Thunbergia alata ‘Sunrise White’
The Thunbergia alata “Sunrise White” is stunning in white

Thunbergia alata is not winter hardy so the black-eyed Susan vine’s floral glory sadly comes to a quick end once the first frost arrives in fall. This plant is actually an annual but it is possible to bring a potted Susan into the house before nighttime temperatures fall below 50 degrees Fahrenheit, offering it a bright location and temperatures above 50 to spend the winter. During the winter months, water less and do not fertilize. In February, the plant can be pruned heavily.
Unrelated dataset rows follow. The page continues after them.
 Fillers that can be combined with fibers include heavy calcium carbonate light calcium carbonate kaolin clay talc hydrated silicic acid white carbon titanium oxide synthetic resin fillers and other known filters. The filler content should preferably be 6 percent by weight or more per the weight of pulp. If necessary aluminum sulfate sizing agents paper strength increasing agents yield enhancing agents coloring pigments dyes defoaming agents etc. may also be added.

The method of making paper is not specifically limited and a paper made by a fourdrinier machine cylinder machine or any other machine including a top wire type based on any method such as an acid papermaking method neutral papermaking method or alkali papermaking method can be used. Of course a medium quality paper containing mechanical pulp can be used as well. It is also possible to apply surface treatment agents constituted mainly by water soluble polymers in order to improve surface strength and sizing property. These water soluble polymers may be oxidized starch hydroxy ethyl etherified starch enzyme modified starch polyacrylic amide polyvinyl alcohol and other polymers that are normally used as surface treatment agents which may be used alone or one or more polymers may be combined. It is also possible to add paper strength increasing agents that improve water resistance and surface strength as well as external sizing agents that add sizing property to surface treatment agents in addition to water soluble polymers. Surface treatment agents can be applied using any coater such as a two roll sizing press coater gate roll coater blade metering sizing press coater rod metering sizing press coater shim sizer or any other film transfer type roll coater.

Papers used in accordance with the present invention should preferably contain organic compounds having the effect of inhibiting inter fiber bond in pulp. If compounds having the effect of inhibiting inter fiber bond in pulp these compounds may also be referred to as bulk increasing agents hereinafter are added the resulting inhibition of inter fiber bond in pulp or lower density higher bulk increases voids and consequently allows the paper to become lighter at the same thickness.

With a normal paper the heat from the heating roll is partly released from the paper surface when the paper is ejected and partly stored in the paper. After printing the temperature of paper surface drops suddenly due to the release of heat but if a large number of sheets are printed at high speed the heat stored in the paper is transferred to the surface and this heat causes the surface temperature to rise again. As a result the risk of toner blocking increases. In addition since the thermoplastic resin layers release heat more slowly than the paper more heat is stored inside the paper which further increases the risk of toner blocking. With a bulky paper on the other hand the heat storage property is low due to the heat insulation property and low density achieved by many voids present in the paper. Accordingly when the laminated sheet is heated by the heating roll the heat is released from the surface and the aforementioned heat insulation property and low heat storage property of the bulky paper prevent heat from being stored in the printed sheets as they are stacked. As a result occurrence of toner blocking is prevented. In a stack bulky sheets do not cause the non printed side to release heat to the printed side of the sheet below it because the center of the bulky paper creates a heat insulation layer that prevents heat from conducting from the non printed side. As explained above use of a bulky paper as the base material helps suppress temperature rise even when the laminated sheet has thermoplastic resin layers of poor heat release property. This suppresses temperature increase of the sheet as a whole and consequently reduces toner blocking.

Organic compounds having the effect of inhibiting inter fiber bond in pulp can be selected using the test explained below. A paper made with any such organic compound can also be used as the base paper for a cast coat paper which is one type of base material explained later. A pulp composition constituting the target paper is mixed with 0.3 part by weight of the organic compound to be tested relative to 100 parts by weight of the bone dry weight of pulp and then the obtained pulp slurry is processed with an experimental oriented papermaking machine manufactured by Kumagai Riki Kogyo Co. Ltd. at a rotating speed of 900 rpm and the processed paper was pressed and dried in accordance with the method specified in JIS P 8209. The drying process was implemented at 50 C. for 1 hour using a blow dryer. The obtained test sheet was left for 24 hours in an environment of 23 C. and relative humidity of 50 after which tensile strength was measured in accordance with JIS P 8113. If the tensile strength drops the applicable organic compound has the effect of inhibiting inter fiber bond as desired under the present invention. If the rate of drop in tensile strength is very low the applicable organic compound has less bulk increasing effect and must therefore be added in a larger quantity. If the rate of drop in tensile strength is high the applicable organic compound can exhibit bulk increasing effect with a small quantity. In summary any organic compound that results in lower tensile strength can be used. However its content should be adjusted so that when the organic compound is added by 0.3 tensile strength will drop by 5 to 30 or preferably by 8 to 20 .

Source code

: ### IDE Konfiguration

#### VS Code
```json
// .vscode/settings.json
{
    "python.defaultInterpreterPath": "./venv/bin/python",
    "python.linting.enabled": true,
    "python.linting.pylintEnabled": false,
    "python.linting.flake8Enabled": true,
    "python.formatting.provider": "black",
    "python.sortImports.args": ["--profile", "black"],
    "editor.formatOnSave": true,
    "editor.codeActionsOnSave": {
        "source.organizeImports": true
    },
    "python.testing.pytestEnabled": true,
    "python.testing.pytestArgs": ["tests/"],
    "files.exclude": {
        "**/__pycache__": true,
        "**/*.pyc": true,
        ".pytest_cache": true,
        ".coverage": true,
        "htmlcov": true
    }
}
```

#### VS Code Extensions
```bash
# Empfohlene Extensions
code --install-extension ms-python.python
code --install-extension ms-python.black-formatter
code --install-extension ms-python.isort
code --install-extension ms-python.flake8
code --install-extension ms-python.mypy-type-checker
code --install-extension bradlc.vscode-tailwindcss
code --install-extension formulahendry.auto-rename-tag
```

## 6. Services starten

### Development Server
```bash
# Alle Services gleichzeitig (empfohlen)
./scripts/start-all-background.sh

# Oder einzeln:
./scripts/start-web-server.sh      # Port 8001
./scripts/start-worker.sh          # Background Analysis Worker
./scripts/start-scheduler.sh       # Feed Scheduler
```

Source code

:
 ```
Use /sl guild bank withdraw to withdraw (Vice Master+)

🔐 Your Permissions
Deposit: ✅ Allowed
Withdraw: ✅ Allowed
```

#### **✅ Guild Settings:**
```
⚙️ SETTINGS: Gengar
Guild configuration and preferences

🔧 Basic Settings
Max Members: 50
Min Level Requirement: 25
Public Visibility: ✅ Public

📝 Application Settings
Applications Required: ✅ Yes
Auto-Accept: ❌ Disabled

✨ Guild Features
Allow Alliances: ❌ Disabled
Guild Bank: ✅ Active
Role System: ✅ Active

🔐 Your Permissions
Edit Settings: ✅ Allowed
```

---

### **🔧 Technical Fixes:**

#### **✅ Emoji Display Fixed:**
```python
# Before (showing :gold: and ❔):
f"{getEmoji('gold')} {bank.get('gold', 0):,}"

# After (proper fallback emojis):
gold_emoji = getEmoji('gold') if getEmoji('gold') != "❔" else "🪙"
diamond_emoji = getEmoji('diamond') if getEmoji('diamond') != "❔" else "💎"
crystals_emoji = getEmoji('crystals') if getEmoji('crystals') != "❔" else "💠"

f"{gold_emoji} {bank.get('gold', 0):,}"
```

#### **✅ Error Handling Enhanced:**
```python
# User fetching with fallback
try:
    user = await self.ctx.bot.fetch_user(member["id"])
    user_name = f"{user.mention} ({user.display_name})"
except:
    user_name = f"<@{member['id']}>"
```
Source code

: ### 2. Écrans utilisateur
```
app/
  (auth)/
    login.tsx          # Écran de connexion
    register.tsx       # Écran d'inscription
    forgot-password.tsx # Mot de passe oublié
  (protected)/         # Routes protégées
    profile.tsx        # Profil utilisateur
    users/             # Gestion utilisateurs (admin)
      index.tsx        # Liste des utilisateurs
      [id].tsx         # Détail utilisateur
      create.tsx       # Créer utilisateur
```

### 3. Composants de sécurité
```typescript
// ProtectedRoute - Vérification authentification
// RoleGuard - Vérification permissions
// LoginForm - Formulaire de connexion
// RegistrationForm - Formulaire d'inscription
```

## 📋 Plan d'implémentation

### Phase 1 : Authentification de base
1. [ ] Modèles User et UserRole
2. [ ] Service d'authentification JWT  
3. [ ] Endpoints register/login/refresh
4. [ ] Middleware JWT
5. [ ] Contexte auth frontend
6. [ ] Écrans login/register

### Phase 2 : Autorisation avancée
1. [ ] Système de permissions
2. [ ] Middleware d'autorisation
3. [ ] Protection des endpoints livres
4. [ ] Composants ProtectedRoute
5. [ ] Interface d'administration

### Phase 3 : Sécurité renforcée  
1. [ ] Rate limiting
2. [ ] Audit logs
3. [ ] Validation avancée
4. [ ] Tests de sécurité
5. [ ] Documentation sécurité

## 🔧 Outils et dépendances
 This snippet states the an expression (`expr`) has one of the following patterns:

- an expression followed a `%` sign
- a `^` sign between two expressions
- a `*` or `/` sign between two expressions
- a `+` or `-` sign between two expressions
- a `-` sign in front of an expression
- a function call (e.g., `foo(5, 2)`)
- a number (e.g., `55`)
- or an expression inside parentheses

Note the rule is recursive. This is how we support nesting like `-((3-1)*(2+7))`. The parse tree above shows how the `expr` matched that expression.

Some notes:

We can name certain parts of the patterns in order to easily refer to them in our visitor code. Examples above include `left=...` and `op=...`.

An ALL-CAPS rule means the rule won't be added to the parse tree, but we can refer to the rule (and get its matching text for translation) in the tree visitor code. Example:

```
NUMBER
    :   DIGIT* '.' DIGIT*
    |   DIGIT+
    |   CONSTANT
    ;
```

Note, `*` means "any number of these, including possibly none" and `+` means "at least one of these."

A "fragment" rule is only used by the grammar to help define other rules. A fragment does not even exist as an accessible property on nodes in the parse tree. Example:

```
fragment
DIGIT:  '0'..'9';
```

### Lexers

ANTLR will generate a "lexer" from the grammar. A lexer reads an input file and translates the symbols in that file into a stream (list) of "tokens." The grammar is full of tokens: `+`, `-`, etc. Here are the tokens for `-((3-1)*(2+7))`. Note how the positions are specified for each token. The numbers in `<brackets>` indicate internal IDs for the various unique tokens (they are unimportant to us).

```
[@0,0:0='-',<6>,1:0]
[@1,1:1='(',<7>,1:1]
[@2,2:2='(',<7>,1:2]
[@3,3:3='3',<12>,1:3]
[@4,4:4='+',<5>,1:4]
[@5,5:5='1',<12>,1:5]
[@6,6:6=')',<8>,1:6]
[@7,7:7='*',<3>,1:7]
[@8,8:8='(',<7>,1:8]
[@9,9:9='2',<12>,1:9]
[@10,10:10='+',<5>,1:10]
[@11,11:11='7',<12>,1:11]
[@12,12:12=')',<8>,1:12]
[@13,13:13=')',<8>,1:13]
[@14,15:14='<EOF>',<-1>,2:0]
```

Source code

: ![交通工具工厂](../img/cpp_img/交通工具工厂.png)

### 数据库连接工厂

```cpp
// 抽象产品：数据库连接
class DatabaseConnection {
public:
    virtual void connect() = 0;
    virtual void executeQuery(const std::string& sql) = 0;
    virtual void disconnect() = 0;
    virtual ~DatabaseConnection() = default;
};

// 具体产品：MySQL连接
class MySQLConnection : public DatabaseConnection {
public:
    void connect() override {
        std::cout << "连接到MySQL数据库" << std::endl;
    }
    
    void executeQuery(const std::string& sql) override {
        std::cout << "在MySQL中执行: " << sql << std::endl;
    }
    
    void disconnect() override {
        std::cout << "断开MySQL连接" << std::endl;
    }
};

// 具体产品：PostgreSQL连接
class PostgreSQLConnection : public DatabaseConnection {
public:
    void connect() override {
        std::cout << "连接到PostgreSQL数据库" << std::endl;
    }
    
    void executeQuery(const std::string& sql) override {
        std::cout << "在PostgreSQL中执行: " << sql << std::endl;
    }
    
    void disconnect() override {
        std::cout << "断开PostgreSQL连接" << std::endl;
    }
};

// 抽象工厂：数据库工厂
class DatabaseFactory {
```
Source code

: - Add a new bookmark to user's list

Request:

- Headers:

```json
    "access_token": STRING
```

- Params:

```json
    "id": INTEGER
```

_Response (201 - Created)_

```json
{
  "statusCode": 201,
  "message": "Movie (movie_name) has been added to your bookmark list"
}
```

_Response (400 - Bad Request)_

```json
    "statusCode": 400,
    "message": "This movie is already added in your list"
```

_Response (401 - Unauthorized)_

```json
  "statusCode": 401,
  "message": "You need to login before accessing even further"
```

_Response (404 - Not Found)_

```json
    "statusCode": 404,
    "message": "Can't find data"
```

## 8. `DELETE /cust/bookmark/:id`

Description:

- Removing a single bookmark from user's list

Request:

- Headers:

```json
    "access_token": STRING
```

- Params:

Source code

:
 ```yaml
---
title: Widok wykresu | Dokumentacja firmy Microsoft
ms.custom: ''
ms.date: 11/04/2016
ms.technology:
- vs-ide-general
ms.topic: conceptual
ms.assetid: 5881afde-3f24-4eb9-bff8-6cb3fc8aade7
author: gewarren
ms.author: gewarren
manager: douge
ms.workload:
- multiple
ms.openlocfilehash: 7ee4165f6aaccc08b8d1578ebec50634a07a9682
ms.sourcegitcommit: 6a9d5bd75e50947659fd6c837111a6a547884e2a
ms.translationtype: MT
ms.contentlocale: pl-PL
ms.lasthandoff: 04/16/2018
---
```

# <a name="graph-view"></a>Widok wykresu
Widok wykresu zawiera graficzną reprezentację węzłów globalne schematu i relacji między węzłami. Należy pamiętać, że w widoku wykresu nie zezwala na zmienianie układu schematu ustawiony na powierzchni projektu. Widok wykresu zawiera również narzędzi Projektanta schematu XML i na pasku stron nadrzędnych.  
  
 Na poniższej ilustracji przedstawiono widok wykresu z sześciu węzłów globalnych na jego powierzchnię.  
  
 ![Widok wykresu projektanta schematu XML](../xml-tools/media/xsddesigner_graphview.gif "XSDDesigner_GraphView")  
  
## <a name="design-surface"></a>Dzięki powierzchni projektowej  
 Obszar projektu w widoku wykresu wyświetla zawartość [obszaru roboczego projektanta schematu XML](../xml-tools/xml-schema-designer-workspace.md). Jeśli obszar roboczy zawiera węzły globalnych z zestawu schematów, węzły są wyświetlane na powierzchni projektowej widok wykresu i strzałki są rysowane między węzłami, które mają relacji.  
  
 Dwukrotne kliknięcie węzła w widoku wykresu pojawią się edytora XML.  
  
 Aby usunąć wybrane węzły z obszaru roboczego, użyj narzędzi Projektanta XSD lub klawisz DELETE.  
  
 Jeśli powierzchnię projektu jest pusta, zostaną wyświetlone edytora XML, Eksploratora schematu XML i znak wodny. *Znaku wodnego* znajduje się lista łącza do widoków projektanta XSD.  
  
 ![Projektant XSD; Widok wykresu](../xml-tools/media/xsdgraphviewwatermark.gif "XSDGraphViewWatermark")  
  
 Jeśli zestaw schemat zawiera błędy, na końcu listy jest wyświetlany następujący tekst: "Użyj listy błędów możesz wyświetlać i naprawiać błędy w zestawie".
As Thunbergia alata is easy to sow by seed and grows so voraciously, overwintering is usually not worth the effort. In any case, the floral display in the second year is often considerably less impressive.

Peduncle vine
Thunbergia shows off its full growing power not just as an optical screen but also as a decorative peduncle vine

The black-eyed Susan vine is often used as a climbing or trailing plant on balconies and patios. It will also quickly wind around obelisks in flower beds, garden fences or trellises, forming a densely flowered green screen. To achieve dense flowering, plant multiple plants per climbing support. Companions include red and blue flowering plants such as sage.


Various variety blends are available to purchase, such as “Blushing Susie” with its cream and apricot to red blooms. “Beauty Spots” is a mixture of white, cream and yellow flowers. “African Sunset” has a radiant ombre from apricot to cream-white via pink. The variety “Superstar Orange” is the largest-flowered of the classic orange Susans. Thunbergia alata “Salmon Shades” bears light salmon flowers in shades of varying intensity.

Black-Eyed Susan Vine
Blends impress with varied flower colors

The easiest way to propagate the black-eyed Susan vine is to sow seeds. But cuttings can also be taken in late summer from mature shoots. Remove the bottom leaves and root in well-draining potting soil with added sand. The young plants are planted out in the following May after overwintering.

Diseases and Pests

If the black-eyed Susan vine is too wet, it can fall foul to root rot. The signs of this are pale green, wilting leaves and constantly wet substrate. Plants in this state are often beyond saving and must be disposed of. Especially in their winter homes, Susans are prone to spider mites, whitefly and scale insects so should be regularly inspected for signs of infestation.